§ **Task instructions**:
The answer must be every line from the entries below that includes "Indice".

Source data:
- - -

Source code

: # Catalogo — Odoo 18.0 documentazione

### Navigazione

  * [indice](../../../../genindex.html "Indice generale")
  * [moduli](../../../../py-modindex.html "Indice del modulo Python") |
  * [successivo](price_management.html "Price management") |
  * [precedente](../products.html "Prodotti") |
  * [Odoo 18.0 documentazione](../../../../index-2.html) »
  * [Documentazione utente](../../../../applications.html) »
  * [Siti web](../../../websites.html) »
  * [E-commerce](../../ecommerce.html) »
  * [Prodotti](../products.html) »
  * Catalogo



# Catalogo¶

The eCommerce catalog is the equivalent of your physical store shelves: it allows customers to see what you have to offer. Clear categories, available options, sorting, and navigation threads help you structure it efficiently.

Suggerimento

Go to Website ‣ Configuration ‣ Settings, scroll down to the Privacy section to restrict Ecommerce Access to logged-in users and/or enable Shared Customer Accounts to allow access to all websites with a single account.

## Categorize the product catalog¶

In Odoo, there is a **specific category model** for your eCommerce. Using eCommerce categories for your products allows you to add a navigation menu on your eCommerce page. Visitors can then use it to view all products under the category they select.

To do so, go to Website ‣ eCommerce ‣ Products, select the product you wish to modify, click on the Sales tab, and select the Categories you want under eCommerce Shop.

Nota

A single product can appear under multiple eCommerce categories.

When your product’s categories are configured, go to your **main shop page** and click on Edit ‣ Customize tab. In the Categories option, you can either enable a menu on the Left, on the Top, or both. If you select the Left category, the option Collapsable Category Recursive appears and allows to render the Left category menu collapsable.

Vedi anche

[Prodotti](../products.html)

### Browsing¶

- - -

§ **Answer to the problem**:
  * [indice](../../../../genindex.html "Indice generale")
  * [moduli](../../../../py-modindex.html "Indice del modulo Python") |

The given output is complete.